また、そのままの状態だと仏壇にはお供え物や線香、ろうそくなどいろんなものが中に入っている状態になります。仏壇の台の上にいろいろ乗っかっているだけでなく、以下のように引き出しの中にも荷物があると思います。

これらについては、部屋の荷造り・梱包を始めた段階で他の荷物と同じように箱詰めしていけば問題ありません。

このように既に供養している状態なのであれば、単なる仏具なのでどのように取り扱っても罰(ばち)が当たることはありません。お供えをしなくてもいいのです。

魂抜きの料金・お布施の相場はいくらか

それでは、実際に寺のお坊さんを呼んで供養してもらうためには、いくらの費用になるのでしょうか。お布施として現金を手渡すことになりますが、いくらの価格相場になるのか知らなければお金を用意できません。
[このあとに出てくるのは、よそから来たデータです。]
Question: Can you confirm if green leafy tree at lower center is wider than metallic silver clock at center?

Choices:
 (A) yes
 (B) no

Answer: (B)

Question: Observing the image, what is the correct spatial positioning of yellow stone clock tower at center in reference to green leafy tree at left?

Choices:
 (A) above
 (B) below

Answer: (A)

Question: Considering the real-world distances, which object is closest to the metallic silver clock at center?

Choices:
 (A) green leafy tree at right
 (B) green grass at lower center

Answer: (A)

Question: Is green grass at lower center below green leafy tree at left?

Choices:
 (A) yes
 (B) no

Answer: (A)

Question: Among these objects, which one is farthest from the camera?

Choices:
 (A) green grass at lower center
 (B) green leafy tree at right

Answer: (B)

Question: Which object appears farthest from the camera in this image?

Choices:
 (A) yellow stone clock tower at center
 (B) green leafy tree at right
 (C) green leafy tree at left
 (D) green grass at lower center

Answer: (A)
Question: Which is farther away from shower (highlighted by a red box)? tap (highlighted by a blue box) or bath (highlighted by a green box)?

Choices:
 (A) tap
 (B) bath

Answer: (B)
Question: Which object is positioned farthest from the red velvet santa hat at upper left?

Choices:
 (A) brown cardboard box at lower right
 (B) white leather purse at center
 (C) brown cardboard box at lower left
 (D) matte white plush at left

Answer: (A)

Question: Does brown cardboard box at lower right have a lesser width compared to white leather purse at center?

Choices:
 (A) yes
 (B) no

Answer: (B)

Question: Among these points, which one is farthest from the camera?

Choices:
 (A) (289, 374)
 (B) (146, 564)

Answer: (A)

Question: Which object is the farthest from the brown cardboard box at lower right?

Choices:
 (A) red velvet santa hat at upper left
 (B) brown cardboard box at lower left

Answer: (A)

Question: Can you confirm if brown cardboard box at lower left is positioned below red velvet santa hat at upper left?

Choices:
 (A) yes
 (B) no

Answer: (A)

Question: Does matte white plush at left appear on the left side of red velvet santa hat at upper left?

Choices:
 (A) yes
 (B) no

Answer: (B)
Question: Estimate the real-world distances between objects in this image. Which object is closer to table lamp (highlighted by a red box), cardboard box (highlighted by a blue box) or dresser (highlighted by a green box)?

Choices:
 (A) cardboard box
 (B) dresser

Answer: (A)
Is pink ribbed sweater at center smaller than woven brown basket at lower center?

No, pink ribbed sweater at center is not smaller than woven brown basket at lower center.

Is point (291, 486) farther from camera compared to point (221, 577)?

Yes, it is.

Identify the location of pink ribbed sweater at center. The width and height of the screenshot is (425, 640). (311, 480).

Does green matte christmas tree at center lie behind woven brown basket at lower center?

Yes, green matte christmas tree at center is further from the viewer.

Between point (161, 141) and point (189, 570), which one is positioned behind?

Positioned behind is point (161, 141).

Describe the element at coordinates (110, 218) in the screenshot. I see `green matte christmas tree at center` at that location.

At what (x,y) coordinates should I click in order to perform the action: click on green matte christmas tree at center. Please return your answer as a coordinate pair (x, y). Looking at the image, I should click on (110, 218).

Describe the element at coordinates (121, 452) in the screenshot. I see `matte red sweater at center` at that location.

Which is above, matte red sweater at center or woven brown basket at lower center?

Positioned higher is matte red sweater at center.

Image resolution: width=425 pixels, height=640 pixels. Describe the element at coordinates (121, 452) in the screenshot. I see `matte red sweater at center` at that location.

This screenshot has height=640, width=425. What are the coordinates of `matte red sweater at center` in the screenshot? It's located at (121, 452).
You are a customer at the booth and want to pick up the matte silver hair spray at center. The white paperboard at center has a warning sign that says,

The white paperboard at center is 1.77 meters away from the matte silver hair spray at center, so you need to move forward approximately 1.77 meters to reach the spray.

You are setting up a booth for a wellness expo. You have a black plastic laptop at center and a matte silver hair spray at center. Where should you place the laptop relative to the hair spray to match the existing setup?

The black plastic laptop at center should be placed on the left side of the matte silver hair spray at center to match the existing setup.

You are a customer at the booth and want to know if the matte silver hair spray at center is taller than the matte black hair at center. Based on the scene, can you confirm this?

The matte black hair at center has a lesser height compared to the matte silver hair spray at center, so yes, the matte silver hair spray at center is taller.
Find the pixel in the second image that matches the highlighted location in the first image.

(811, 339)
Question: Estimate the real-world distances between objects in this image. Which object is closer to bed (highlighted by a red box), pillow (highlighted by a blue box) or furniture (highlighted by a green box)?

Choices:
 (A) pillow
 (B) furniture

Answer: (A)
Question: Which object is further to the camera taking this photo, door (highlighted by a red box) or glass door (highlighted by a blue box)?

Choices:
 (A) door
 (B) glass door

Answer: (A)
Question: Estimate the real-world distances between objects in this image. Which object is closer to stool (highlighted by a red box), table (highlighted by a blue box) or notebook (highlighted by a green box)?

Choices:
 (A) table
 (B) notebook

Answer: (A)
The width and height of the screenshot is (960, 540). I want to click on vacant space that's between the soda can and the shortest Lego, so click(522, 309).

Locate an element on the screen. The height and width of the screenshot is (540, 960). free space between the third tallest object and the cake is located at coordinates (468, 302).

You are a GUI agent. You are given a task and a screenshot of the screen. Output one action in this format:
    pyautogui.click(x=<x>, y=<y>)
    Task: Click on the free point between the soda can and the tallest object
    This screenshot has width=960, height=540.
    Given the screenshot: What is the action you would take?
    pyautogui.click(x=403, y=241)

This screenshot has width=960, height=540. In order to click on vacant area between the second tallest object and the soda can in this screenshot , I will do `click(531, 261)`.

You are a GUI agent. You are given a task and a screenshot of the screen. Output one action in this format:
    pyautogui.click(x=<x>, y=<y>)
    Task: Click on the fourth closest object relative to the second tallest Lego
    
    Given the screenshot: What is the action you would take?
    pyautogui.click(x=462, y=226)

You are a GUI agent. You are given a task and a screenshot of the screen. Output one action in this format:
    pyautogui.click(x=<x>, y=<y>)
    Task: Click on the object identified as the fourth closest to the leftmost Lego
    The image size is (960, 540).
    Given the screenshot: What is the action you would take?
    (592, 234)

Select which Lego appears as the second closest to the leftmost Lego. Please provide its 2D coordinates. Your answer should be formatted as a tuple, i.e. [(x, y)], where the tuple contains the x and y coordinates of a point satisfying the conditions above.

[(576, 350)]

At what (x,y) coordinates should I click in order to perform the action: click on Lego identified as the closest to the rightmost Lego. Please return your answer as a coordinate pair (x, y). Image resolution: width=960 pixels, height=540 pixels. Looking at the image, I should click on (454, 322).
これについては、一般的に1~3万円のお費用相場になります。その中でも、2万円をお布施として包んでおけば基本的には問題ありません。

これに加えて、車代として5,000円ほどを上乗せします。このときはお布施用と車代用で別々の封筒を用意するようにしましょう。そのため、お茶代などを考えると一般的には総額3万円ほどが必要になります。

お寺や宗派によってお布施の金額は異なります。事前にお寺へ連絡すれば、供養に必要な値段をメール(または電話)で教えてくれます。このとき、お布施に必要な価格を教えてもらうと同時に、早めに供養の予約をするようにしましょう。

なお、家の宗派が分からなかったり、どこの寺に連絡すればいいのか分からなかったりする場合、お坊さんの派遣サービスを依頼できるものもあります。定額35,000円(または45,000円)と少し値段は高くなりますが、こうしたサービスを利用しても問題ありません。

旧居と新居の2回依頼する

仏壇の供養をしてもらった後、そのまま仏壇を廃棄処分するのであれば問題ありません。ただ、新居に仏壇をもっていくことを考える場合、「旧居で魂抜きをして、新居で魂入れをするのであれば、引越しでは合計で2回もお坊さんを呼ばないといけないのか?」と考えてしまいます。

これについては、まさにその通りです。仏壇を運ぶことで新築家屋に移動させたり、仏壇を買い替えたりするとき、旧居と新居で2回はお坊さん(僧侶)を呼ばなければいけません。このとき、それぞれでお布施が必要になります。

そのため、供養をしてもらうときの料金が車代を含めて25,000円だった場合、倍である50,000円の費用になります。値段は単純に2倍かかると考えてください。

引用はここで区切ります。